# Flats/Bay boat suggestions



## Joel (Jul 7, 2021)

We're in the market for a flats/bay boat.  Been looking at used boats trying to come up with exactly what we like.  Not looking to break the bank, maybe around $20,000.  What boats have yall had that you liked or didn't like?  There'll be 4 of us usually.  My 17 year old is special needs so some space and room will be neccesary.  I'm thinking a boat in the 19' to 21' range.


----------



## Ihunt (Jul 7, 2021)

The deeper the V, the better the ride in a chop but it will rock more at rest. A flat bottom, like a Carolina Skiff, will go shallower, will pound you in a chop, but be more stable at rest. 

I have a Carolina Skiff DLV and it’s been a great boat but the more I want to go offshore, the more that rough ride gets old. It’s great for tubing, skiing, and flats fishing though.


----------



## Gator89 (Jul 7, 2021)

I have a 2004 Blazer Bay 2200, rides good and fishes good.

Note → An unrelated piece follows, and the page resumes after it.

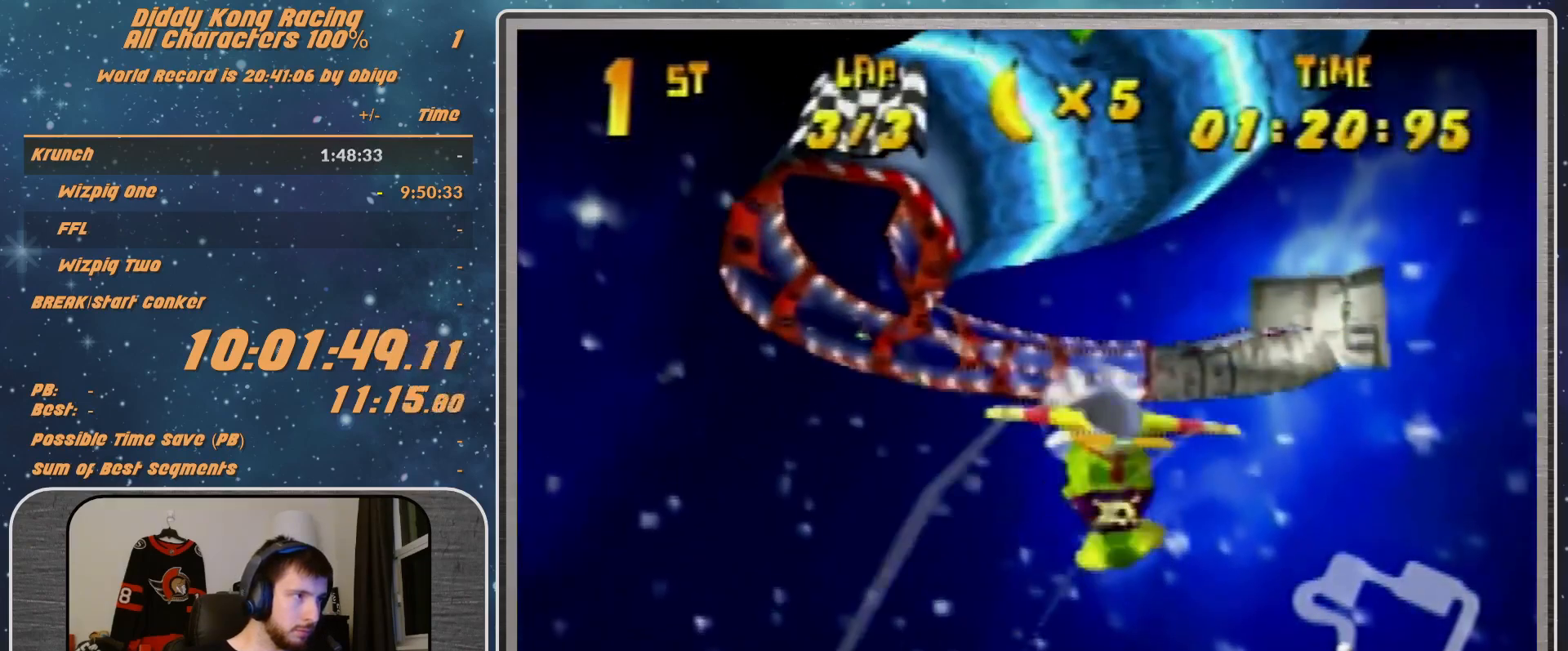
{"buttons": [], "left_stick": "right", "events": [[200, "R1", "up"], [367, "R1", "down"], [367, "left_stick", "right"], [467, "R1", "up"]]}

A buddy of mine had an 1870 Blazer, decent boat, but not as good of a ride in choppy water.

You will need to shop hard to find a 20ish foot boat for $20k.


----------



## 4HAND (Jul 7, 2021)

I had a 19' Polar skiff. Fished great. Very roomy & stable. I'm a big guy. I could stand on a corner & it wouldn't hardly dip. 
Ride in a chop was rough. It would pound you.

I have a 19' Key West. Beautiful ride, but doesn't have a lot of room & isn't stable when fishing.


----------



## doomtrpr_z71 (Jul 7, 2021)

A Carolina skiff would probably be best for you for the room, just understand the limitations and don't try to go snapper fishing in it 50 miles off shore. They will rattle your teeth when it's choppy but you should be able to get one in good shape in your price range.


----------



## brotherinlaw (Jul 8, 2021)

Agree Carolina skiff. Slow down when it's rough and it's not too bad.


----------



## Ihunt (Jul 8, 2021)

brotherinlaw said:


> Agree Carolina skiff. Slow down when it's rough and it's not too bad.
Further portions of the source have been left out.